_Your instructions_
Word for word, write out all the entries below, omitting every picture.

_Material provided_
+===+
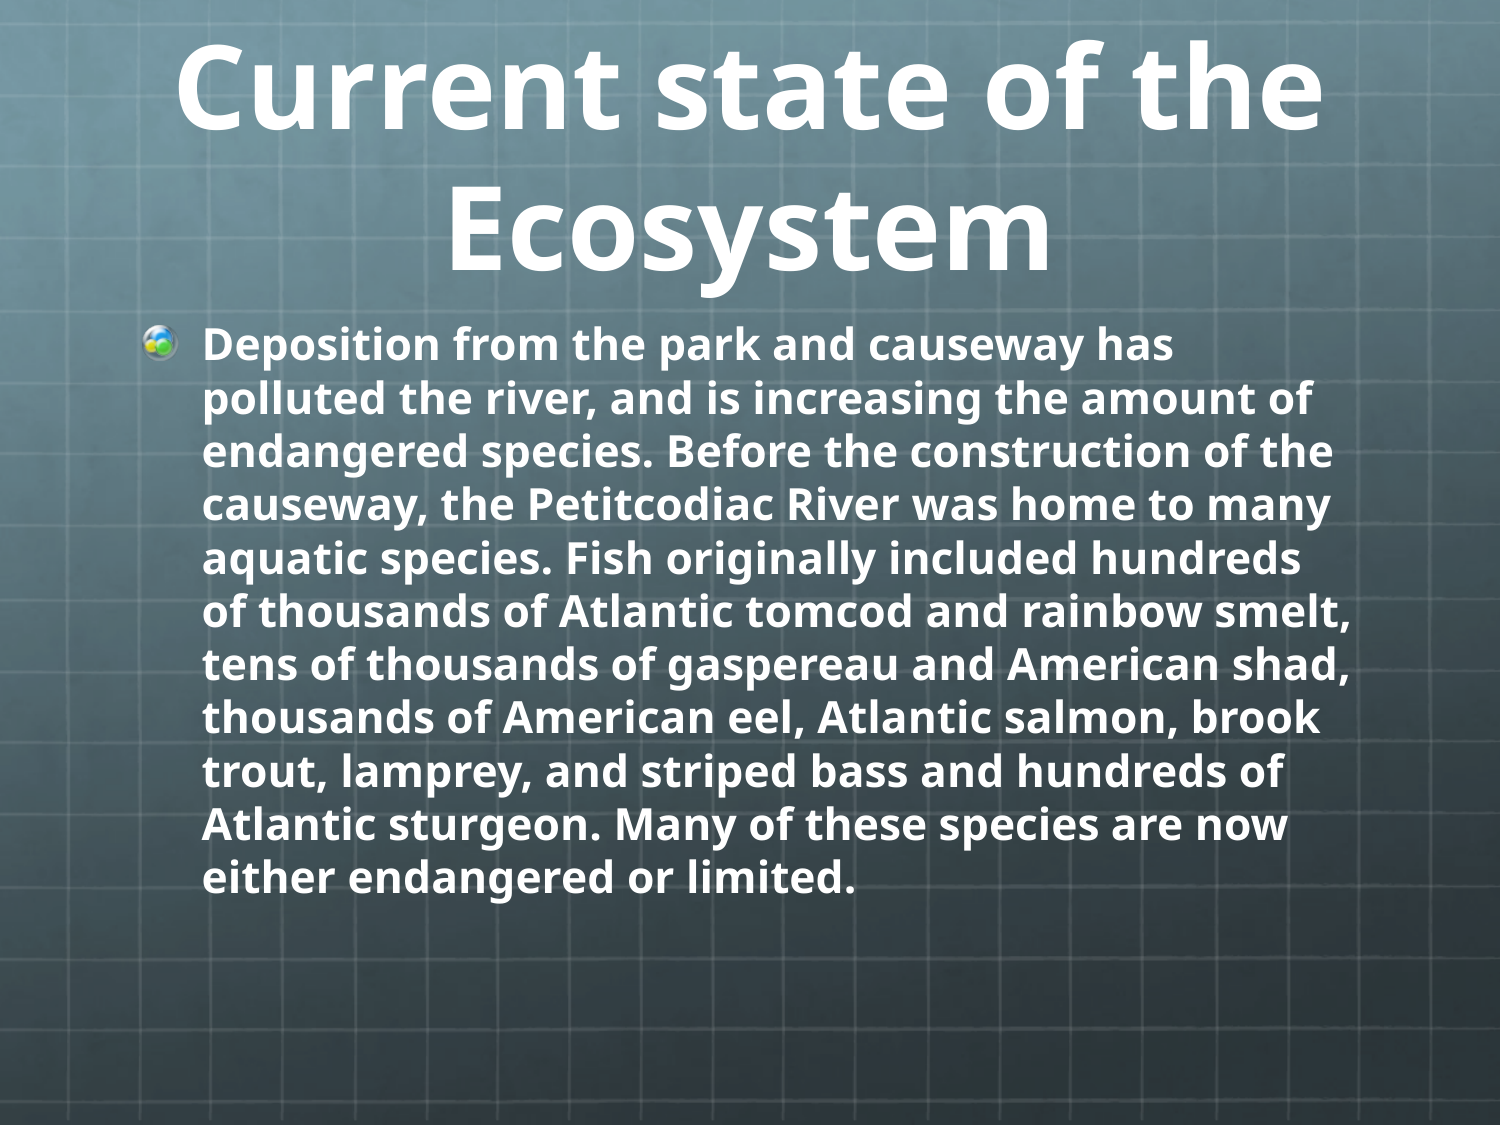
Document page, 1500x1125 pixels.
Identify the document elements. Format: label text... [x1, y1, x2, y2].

picture [0, 0, 1500, 1125]
list Deposition from the park and causeway has polluted the river, and is increasing the amount of endangered species. Before the construction of the causeway, the Petitcodiac River was home to many aquatic species. Fish originally included hundreds of thousands of Atlantic tomcod and rainbow smelt, tens of thousands of gaspereau and American shad, thousands of American eel, Atlantic salmon, brook trout, lamprey, and striped bass and hundreds of Atlantic sturgeon. Many of these species are now either endangered or limited. [127, 308, 1372, 958]
title Current state of the Ecosystem [127, 17, 1372, 289]
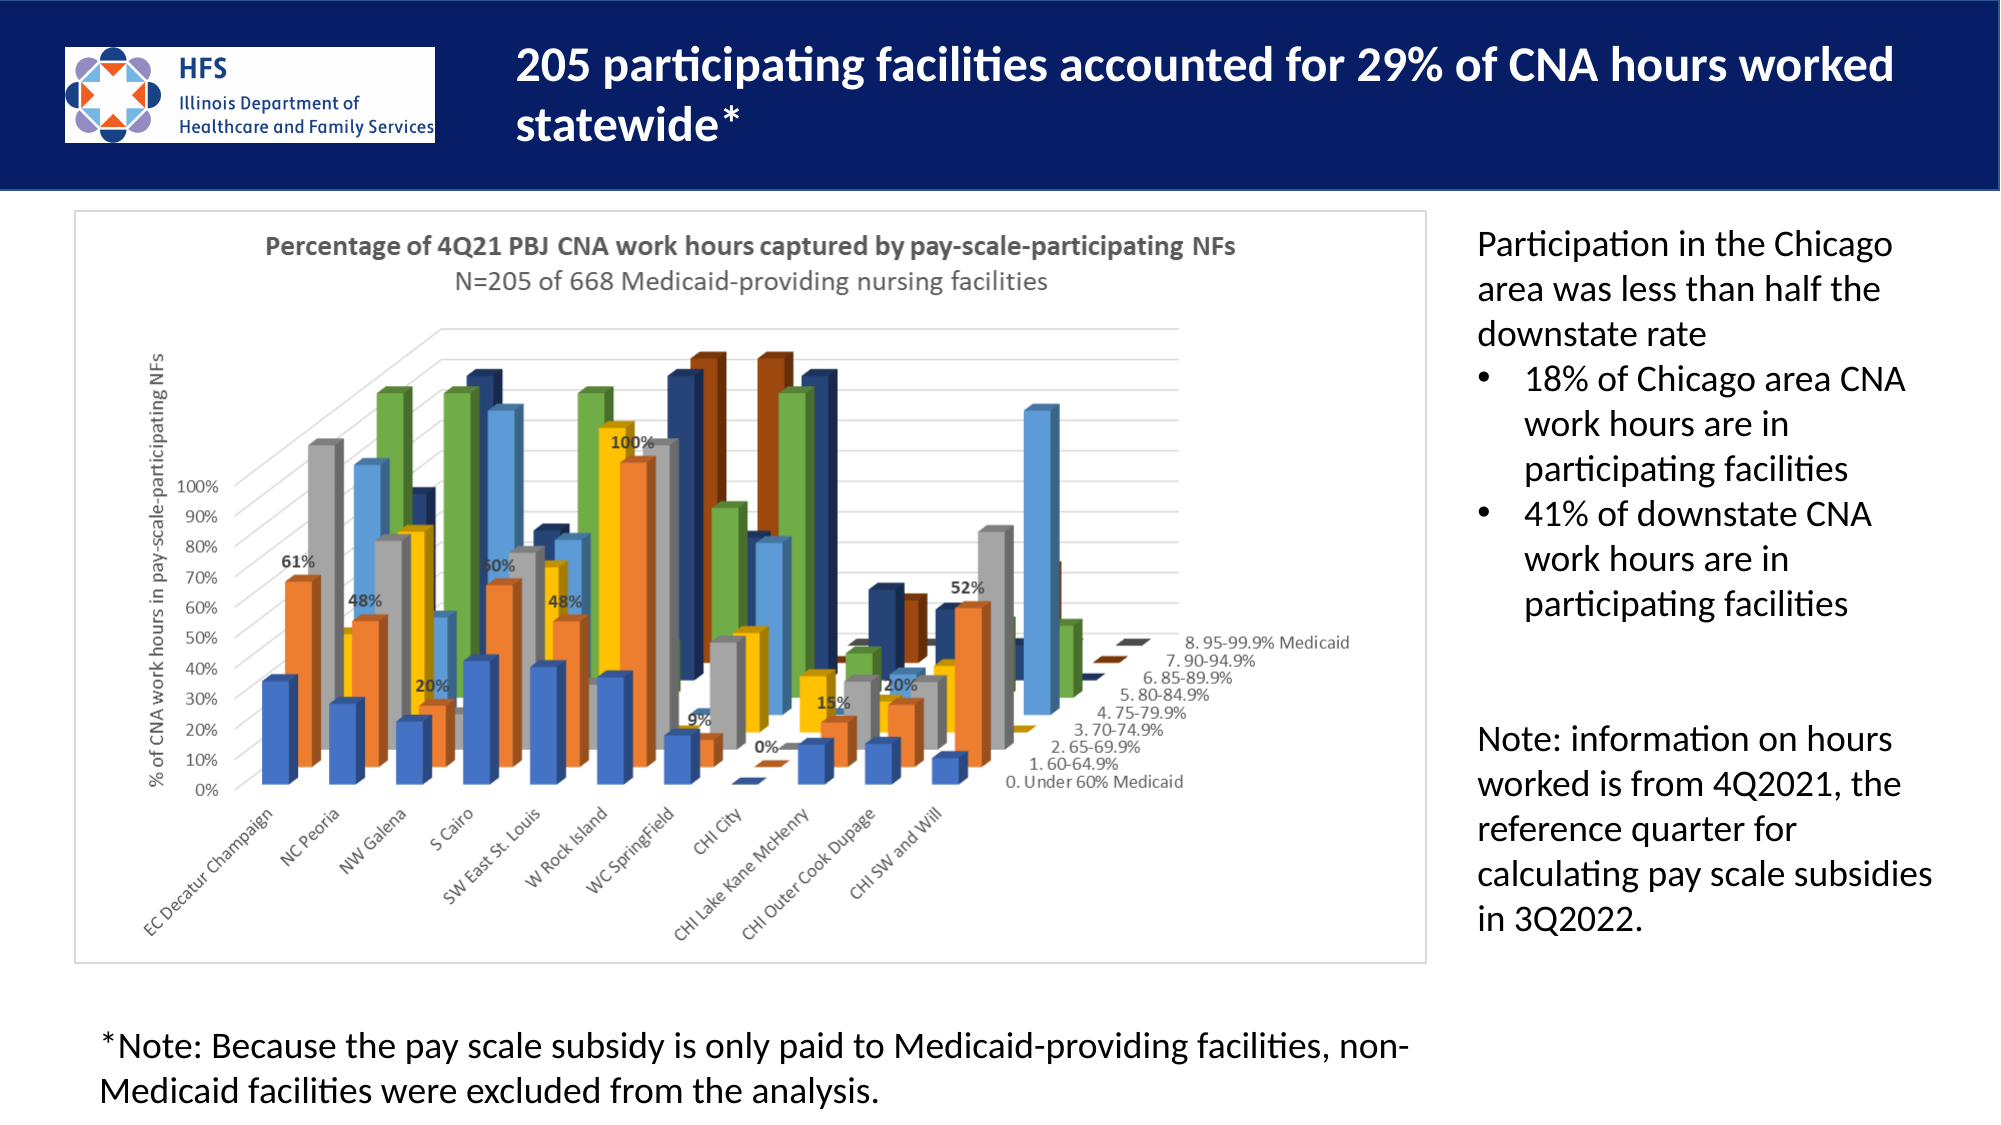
+===+
_Answer below_
Document page, 1500x1125 pixels.
Identify the document elements. Format: label text... [x1, y1, x2, y2].

picture [0, 0, 1500, 1125]
list Deposition from the park and causeway has polluted the river, and is increasing the amount of endangered species. Before the construction of the causeway, the Petitcodiac River was home to many aquatic species. Fish originally included hundreds of thousands of Atlantic tomcod and rainbow smelt, tens of thousands of gaspereau and American shad, thousands of American eel, Atlantic salmon, brook trout, lamprey, and striped bass and hundreds of Atlantic sturgeon. Many of these species are now either endangered or limited. [127, 308, 1372, 958]
title Current state of the Ecosystem [127, 17, 1372, 289]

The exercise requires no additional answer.